A federal appeals court Friday ruled that Ed Sheeran‘s 2014 song ‘Thinking Out Loud‘ did not infringe on the copyright of Marvin Gaye’s classic ‘Let’s Get It On.’
In a 28-page decision, a three-judge panel from the US Court of Appeals for the 2nd Circuit in New York affirmed a lower court’s ruling that the songwriting copyright in ‘Let’s Get It On’ (1973) was limited to the skeletal sheet music that the song’s publishers had deposited with the US Copyright Office. Additional musical elements in the song’s recording – including guitar and drum parts, and its distinctive bass line – were therefore not protected by copyright, the judges found.

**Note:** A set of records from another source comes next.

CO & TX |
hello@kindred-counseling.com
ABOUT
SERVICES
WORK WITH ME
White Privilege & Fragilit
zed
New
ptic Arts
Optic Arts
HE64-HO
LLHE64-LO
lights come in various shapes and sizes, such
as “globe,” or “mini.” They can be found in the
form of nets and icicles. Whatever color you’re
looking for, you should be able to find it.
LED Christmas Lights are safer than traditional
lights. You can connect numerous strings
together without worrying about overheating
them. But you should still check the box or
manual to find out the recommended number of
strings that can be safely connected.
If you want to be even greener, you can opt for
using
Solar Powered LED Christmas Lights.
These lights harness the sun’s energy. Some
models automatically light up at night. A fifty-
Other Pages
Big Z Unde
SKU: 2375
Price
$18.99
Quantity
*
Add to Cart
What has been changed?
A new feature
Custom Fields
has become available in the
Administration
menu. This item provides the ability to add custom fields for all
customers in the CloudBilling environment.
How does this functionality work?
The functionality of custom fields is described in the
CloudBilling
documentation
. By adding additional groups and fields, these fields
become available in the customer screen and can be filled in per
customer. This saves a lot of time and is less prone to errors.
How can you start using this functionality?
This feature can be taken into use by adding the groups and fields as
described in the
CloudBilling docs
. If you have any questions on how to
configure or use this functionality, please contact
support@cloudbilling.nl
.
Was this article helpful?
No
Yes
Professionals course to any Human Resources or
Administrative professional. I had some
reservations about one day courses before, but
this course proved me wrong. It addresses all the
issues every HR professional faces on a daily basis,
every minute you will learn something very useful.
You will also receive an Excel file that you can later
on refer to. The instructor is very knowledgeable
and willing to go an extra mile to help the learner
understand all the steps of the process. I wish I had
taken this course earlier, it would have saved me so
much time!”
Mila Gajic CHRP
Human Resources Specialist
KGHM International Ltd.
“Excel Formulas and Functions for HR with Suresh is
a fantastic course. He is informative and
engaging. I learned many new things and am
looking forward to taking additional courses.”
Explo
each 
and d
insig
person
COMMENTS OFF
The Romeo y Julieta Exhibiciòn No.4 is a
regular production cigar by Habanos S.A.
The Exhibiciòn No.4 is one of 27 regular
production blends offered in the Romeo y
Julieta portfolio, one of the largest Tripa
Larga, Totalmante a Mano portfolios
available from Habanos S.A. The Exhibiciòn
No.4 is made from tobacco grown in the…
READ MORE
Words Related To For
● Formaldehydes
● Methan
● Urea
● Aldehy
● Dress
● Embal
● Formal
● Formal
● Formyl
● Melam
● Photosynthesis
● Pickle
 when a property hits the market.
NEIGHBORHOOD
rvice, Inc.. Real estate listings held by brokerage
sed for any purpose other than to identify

They rejected arguments from Structured Asset Sales, a music investment company that owns an 11.1% interest in ‘Let’s Get It On,’ that the song’s four-chord pattern was original enough to have a copyright. Not only is it commonplace in many songs, the judges said, but the chords’ “selection and arrangement” in a syncopated pattern was also not original.
The appeal was being watched by copyright scholars, who have said the “deposit copy” rule, which limits protection for older works to what was written down, rather than what was recorded in a studio, had become out of step with how music has been made in the modern era. The rule was established by the 1909 Copyright Act.
A key dispute had been whether the “scope” of the copyright in ‘Let’s Get It On’ – exactly which parts of the song were protected by law – was defined by its written deposit copy or whether jurors could also consider additional elements from Gaye’s recording. The district judge, citing a similar case involving Led Zeppelin’s ‘Stairway to Heaven,’ ruled that only the written notes on the deposit copy were part of the copyright. Lawyers for Sheeran argued that the syncopated chord pattern of ‘Thinking Out Loud’ predated ‘Let’s Get It On’ and was generic enough not to be protected by copyright.
As the commercial recording of ‘Let’s Get It On’ could not be played at trial, jurors heard an electronic “realisation” of the tune with robotic voice.